■ **Work task 1**
Can you copy, word for word, the part of the thread about The Frankenstein Chronicles between "## Foxbat (Jan" and "a shout out.", inclusive?

# The Frankenstein Chronicles



## Foxbat (Jan 23, 2020)

Just finished watching season one. I knew nothing about it and picked up the DVD second hand for four quid from Music Magpie. It's not exactly  a re-imagining of Frankenstein - more a very dark murder mystery in and around London  circa 1827.

I really enjoyed it and have just ordered season 2. Never seen it mentioned here so thought I'd give it a shout out.


----------



## svalbard (Feb 12, 2020)

Watched Season 1 and currently have S 2 on my watchlist. This is on Netflix. 

I thought it was good in parts with a good insight on the early 19th century London. It is bleak in it's outlook and makes you wonder how people managed to survive back then.


----------



## HareBrain (Apr 25, 2021)

I finished watching S2 last night and would have started a thread about it if there hadn't been one, I was that impressed. It definitely needs a wider audience. It's very well acted and written, takes the religious sensibilities of the time seriously, and is set in a period (late-Georgian) that gets very little air-time except regarding the love affairs of the aristocracy.

It's hard to know how to categorise it, which makes it interesting to me and probably is what helped doom it to relative obscurity. I don't think the title helps, as it makes it sound like a YA re-imagining.

One of my best finds of the last year.


----------



## BAYLOR (Apr 25, 2021)

HareBrain said:


> I finished watching S2 last night and would have started a thread about it if there hadn't been one, I was that impressed. It definitely needs a wider audience. It's very well acted and written, takes the religious sensibilities of the time seriously, and is set in a period (pre-Victorian) that gets very little air-time except regarding the love affairs of the aristocracy.
> 
> It's hard to know how to categorise it, which makes it interesting to me and probably is what helped doom it to relative obscurity. I don't think the title helps, as it makes it sound like a YA re-imagining.

■ **Supplied material**
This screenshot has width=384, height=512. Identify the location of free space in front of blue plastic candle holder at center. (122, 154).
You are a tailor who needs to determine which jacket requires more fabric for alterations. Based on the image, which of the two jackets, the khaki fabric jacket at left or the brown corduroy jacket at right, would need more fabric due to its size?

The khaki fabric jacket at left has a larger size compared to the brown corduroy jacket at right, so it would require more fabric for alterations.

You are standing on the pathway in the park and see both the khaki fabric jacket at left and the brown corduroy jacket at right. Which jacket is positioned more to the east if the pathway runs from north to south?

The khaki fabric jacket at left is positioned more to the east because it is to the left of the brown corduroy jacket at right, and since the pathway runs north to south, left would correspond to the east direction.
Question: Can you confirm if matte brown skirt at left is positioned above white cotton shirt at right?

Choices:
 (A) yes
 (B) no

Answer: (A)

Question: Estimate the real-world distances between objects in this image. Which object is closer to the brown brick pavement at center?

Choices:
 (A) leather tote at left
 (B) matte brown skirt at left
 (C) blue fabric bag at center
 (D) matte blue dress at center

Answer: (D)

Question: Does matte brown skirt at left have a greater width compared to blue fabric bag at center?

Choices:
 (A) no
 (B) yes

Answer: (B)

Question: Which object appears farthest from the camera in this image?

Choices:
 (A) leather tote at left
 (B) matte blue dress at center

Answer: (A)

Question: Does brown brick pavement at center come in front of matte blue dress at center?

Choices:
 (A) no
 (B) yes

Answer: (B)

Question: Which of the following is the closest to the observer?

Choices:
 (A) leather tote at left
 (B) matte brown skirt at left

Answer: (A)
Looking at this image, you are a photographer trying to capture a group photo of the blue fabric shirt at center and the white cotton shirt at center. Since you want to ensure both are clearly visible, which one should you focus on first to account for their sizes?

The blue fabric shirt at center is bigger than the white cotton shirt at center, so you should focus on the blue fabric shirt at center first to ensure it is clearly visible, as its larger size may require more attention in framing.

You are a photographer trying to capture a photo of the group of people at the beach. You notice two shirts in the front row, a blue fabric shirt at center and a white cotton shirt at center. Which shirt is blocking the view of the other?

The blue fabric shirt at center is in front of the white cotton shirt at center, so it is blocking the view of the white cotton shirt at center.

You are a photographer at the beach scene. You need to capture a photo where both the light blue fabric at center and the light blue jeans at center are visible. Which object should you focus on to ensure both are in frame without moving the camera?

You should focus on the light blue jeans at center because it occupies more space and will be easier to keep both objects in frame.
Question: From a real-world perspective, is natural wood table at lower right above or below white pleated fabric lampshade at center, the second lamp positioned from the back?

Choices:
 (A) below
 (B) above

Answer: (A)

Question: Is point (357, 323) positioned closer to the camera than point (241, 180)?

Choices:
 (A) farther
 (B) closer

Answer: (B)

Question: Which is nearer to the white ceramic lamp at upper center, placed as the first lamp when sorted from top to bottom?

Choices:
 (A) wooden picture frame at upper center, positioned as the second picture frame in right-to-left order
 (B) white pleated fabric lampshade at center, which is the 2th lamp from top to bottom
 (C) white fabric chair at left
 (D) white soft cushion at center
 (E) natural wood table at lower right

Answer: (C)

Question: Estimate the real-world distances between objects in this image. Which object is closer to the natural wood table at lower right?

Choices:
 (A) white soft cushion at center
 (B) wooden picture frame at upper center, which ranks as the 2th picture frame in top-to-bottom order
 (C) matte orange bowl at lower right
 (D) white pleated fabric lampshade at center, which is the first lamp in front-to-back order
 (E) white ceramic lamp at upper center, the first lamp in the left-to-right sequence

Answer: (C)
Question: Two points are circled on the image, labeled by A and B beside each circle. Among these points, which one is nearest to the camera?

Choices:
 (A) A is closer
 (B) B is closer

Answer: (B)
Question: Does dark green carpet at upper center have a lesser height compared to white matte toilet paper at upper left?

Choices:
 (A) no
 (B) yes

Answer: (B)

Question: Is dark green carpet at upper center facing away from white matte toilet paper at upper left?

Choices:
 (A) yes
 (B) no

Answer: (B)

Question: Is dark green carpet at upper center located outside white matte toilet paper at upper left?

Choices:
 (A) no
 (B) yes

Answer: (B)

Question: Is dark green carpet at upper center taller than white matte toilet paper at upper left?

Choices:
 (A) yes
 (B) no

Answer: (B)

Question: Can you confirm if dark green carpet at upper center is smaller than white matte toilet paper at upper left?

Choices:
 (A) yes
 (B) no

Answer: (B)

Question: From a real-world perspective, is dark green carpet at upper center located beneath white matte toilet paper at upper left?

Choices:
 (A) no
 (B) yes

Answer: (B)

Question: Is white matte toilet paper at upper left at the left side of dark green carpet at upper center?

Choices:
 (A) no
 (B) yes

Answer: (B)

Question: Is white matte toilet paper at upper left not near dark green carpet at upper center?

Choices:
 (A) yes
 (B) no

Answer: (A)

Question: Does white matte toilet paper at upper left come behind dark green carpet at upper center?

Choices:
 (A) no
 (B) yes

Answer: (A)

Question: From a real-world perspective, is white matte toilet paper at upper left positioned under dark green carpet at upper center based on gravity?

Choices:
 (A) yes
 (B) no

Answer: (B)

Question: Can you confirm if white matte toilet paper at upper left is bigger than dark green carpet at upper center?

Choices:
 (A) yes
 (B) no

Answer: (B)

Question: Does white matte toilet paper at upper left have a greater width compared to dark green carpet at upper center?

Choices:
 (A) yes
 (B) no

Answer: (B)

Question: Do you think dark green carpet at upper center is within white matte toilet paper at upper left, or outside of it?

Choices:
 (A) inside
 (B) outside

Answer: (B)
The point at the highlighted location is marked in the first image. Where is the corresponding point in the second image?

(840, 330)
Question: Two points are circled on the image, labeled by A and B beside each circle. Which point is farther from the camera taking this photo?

■ **Work task 2**
How many lines in the entries above contain the string "location"? Give only the number.

■ **Response area 1**
## Foxbat (Jan 23, 2020)

Just finished watching season one. I knew nothing about it and picked up the DVD second hand for four quid from Music Magpie. It's not exactly  a re-imagining of Frankenstein - more a very dark murder mystery in and around London  circa 1827.

I really enjoyed it and have just ordered season 2. Never seen it mentioned here so thought I'd give it a shout out.

■ **Response area 2**
2